Feel free to run this state.yml manifest and let’s have a look at what happened
[me@k8-control ~]$ kubectl get statefulsets.apps web -o wide
NAME READY AGE CONTAINERS IMAGES
web 3/3 45m nginx k8s.gcr.io/nginx-slim:0.8
[me@k8-control ~]$ kubectl get svc -o wide --selector app=nginx
NAME TYPE CLUSTER-IP EXTERNAL-IP PORT(S) AGE SELECTOR
nginx ClusterIP None 80/TCP 25h app=nginx
We first see that the set is running our 3 replicas and the nginx service was created.
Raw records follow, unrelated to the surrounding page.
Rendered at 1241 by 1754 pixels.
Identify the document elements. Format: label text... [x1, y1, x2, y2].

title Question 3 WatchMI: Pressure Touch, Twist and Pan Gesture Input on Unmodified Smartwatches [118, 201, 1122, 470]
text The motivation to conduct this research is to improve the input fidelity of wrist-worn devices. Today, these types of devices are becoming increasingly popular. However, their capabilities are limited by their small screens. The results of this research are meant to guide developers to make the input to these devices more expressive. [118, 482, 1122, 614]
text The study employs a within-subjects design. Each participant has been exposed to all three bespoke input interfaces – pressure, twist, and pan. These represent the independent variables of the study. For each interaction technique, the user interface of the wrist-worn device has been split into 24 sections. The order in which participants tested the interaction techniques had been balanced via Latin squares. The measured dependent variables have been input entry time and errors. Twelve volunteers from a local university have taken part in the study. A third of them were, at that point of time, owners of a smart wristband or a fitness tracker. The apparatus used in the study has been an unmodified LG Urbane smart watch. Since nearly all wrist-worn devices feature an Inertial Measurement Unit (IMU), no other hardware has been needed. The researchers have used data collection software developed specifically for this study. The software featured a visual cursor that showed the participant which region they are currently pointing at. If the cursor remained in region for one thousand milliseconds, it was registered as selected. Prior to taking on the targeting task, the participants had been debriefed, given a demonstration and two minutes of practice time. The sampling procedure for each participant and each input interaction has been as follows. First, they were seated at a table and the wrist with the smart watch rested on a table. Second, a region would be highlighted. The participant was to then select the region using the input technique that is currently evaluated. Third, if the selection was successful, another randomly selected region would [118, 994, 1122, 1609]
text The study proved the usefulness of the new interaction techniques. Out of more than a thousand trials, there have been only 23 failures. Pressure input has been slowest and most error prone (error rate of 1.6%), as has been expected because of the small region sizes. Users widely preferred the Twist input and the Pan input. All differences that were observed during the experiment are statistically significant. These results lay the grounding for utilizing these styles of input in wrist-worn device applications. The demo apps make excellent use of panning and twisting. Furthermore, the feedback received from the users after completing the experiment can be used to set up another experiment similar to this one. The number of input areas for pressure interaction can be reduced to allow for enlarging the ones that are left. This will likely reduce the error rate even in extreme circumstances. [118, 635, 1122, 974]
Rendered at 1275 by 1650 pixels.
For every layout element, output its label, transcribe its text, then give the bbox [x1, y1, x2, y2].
[me@k8-control ~]$ kubectl get pods
NAME READY STATUS RESTARTS AGE
web-0 1/1 Running 0 48m
web-1 1/1 Running 0 48m
web-2 1/1 Running 0 48m
By now you probably noticed that the naming convention StatefulSets have for its pods is a bit particular. StatefulSets are created in order, ‘web-1’ is not created until ‘web-0’ is in a running state and so on. They also have a unique ordinal index number after the name that was passed in the metadata, so the naming convention would then be –
If you want to confirm that the PVs were mounted in the correct directory you can place a random ‘index.html’ file in the ‘/mnt/data{1,2,3}’ directory of the node running your pod. So if node1 is running the ‘web-0’ pod (you can easily check this in the output of ’kubectl get pods -o wide’) then you can ssh into the node, cd to /mnt/data and touch an index.html file with some random content. Once that’s done you can run ’kubectl exec -it web-0 — /bin/bash’ from your master node to open up a shell in your web-0 pod and then ‘cat /usr/share/nginx/html/index.html’ . The content of the file should be the same.
StatefulSets can be a really complex topic and we haven’t even scratched the surface of it all with what I’ve showed you so far. To read more on StatefulSets you can visit these docs
DaemonSets: DaemonSets are really straight forward. They guarantee that any pod you configured has a copy running on every node that forms your cluster, so if you have a cluster with 4 nodes, there will be 4 pods. If you were to expand your cluster to 5 in the future, another pod would be automatically added. It works the other way around if you were to remove a node. Some common use cases for DaemonSets are:
* Monitoring your nodes
* Collecting logs
* Running a cluster storage daemon
Let’s create an easy to follow example. Create a ’daemonset.yml’ file with this code and execute it with ’kubectl apply -f daemonset.yml’
---
apiVersion: apps/v1
kind: DaemonSet
metadata:
name: daemonset-test
spec:
selector:
matchLabels:
name: daemonset-test
template:
metadata:
labels:
name: daemonset-test
spec:
containers:
- name: mybusybox
image: busybox:latest
command:
- "sleep"
- "3600"
The previous manifest creates a DaemonSet called ’daemonset-test’ using the ’busybox:latest’ image and also passes a command to keep the container running for 1 hour. You can check the status and confirm that you have the same amount of pods running as you have nodes. In my case I have only 2 nodes, so I’m expecting 2 pods running
[me@k8-control ~]$ kubectl get daemonsets.apps daemonset-test
NAME DESIRED CURRENT READY UP-TO-DATE AVAILABLE NODE SELECTOR AGE
daemonset-test 2 2 2 2 2 3m32s
To read more on DaemonSets you can click here
With this we reach the end of this article. Today we learnt a bit more on the reasons why you should consider picking up Kubernetes if you were still a bit indecisive. We also learnt about pods and different Workload Resources such as Deployments, StatefulSets and DaemonSets, and even though we didn’t do anything super challenging we built some knowledge that could hit the right nerve and help us dive deeper into this technology.